Entering North America is one of the most ambitious moves a business can make. With a combined consumer base of over 370 million people and an appetite for new products and services, the United States and Canada offer enormous opportunity — but only for brands that invest properly in strategy before they invest in spend.

Positioning: the Work That Happens Before the Campaign

Brand building in North America begins not with advertising but with clarity. Before allocating a single dollar to paid media, businesses must answer a deceptively simple question: why should a North American consumer choose you over an established local competitor?

The answer requires honest analysis of the competitive landscape, a precise understanding of your target audience segment, and a value proposition that speaks to genuine unmet needs rather than generic aspirations. Positioning that resonates in your home market will not automatically translate — regional competitors have deeper trust equity, and new entrants must work harder to earn attention.

"The brands that succeed in North America long-term are those that do the positioning homework first. Skipping it to save time is the most expensive shortcut a business can take." — CM Beyer

CM Beyer's brand consultancy practice works specifically with UK and international businesses navigating this stage, helping leadership teams develop positioning frameworks that hold up under the pressures of a highly competitive marketplace.

Channels, Platforms, and Cultural Nuance

North America is digitally saturated. Consumers are sophisticated, sceptical of overt sales messaging, and increasingly driven by peer recommendation and content-led discovery.
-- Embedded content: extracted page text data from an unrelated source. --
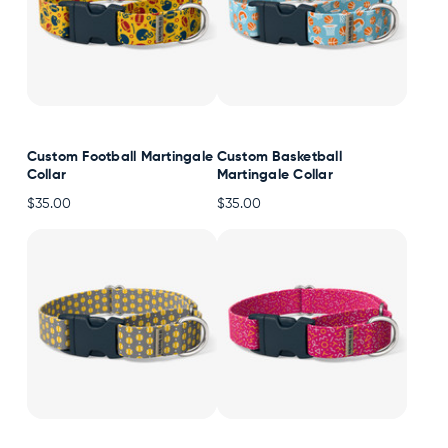
Custom Football Martingale
Custom Basketball
Collar
Martingale Collar
$35.00
$35.00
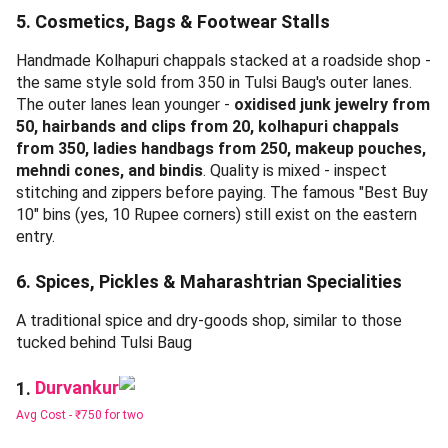
bargaining.
4. Festival & Puja Supplies
Clay diyas - one of the most-bought puja supplies at Tulsi
Baug during festival season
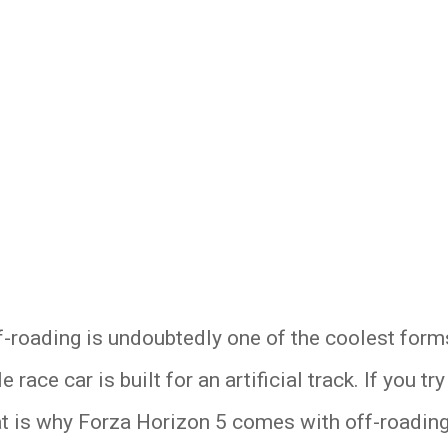
-roading is undoubtedly one of the coolest forms
race car is built for an artificial track. If you tr
hat is why Forza Horizon 5 comes with off-roading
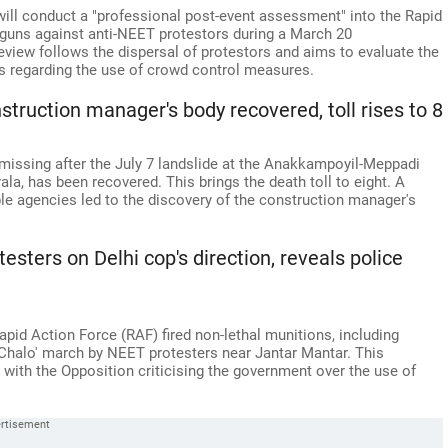
ill conduct a "professional post-event assessment" into the Rapid
t guns against anti-NEET protestors during a March 20
view follows the dispersal of protestors and aims to evaluate the
 regarding the use of crowd control measures.
truction manager's body recovered, toll rises to 8
missing after the July 7 landslide at the Anakkampoyil-Meppadi
rala, has been recovered. This brings the death toll to eight. A
le agencies led to the discovery of the construction manager's
testers on Delhi cop's direction, reveals police
Rapid Action Force (RAF) fired non-lethal munitions, including
d Chalo' march by NEET protesters near Jantar Mantar. This
, with the Opposition criticising the government over the use of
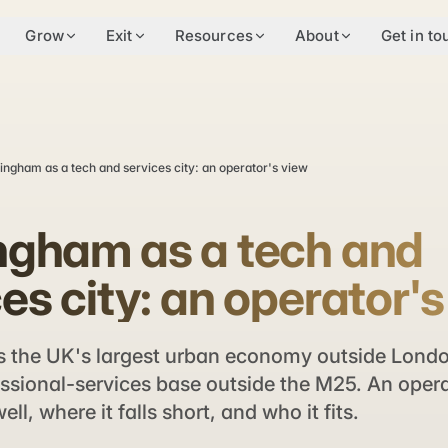
Grow
Exit
Resources
About
Get in to
ingham as a tech and services city: an operator's view
ngham as a tech and
es city: an operator'
 the UK's largest urban economy outside Londo
ssional-services base outside the M25. An opera
ell, where it falls short, and who it fits.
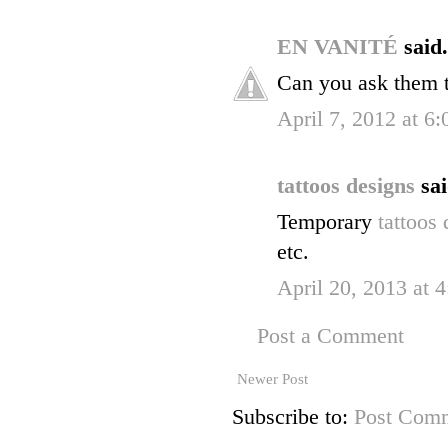
EN VANITÉ
said.
Can you ask them 
April 7, 2012 at 6
tattoos designs
sai
Temporary
tattoos
etc.
April 20, 2013 at 
Post a Comment
Newer Post
Subscribe to:
Post Comm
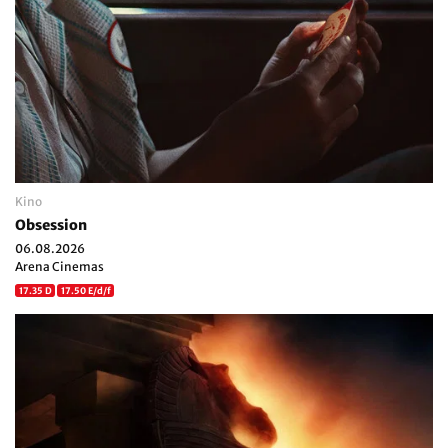
Kino
Obsession
06.08.2026
Arena Cinemas
17.35 D
17.50 E/d/f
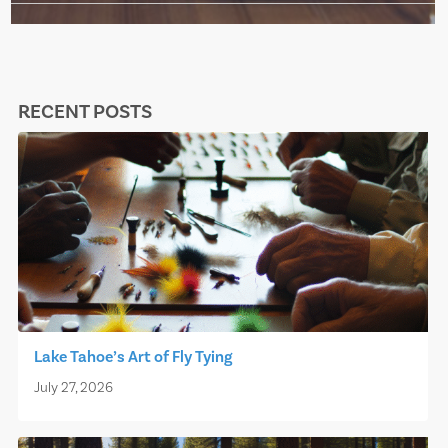
RECENT POSTS
Lake Tahoe’s Art of Fly Tying
July 27, 2026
Paid social remains powerful, but organic credibility — built through consistent content, genuine community engagement, and authentic brand voice — is what sustains growth beyond the initial campaign window.

Cultural nuance matters considerably more than many international businesses anticipate. Whilst US consumers often respond to bold, aspirational messaging with direct calls to action, Canadian audiences tend to favour a more measured, community-orientated tone. Language differences extend beyond the obvious spelling and vocabulary distinctions; humour, cultural references, and even imagery carry different connotations across regions.
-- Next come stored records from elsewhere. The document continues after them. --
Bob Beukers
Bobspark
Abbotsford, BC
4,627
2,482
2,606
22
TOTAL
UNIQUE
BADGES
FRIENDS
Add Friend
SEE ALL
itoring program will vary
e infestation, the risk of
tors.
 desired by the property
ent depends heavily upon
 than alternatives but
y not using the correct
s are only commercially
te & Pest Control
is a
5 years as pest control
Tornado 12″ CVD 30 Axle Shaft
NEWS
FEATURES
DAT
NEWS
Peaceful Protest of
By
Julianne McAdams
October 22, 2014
Platform preferences also vary. LinkedIn dominates B2B discovery in both countries, but Instagram's influence is stronger in lifestyle categories in the US, whilst Canadian consumers index higher for YouTube consumption. Getting this channel mix wrong at launch wastes budget and, worse, can create a brand impression that is difficult to revise.

For further reading on developing a channel strategy, see our guides on content marketing fundamentals and social media strategy for growing businesses.

Building for the Long Term

Sustainable brand equity in North America is built through consistency, not bursts of activity. Businesses that succeed over a five-to-ten year horizon typically share three characteristics: a clearly documented brand identity that guides every customer touchpoint, a commitment to audience-first content rather than product-first messaging, and a willingness to iterate based on data without abandoning their core positioning.

Local partnerships accelerate this process substantially. Whether through distributor relationships, co-marketing with complementary brands, or engagement with regional business communities, embedding your brand within the local commercial ecosystem builds the trust signals that purely digital activity cannot replicate.

The specialists at CM Beyer support businesses across the full arc of North American brand development — from initial market research and positioning through to channel planning, campaign execution, and long-term brand governance. Their experience working with both US and Canadian clients makes them a practical choice for businesses that need to get both markets right from the outset.

Entering North America rewards preparation. Businesses that treat brand building as a strategic discipline rather than a marketing task are the ones that ultimately build something worth owning.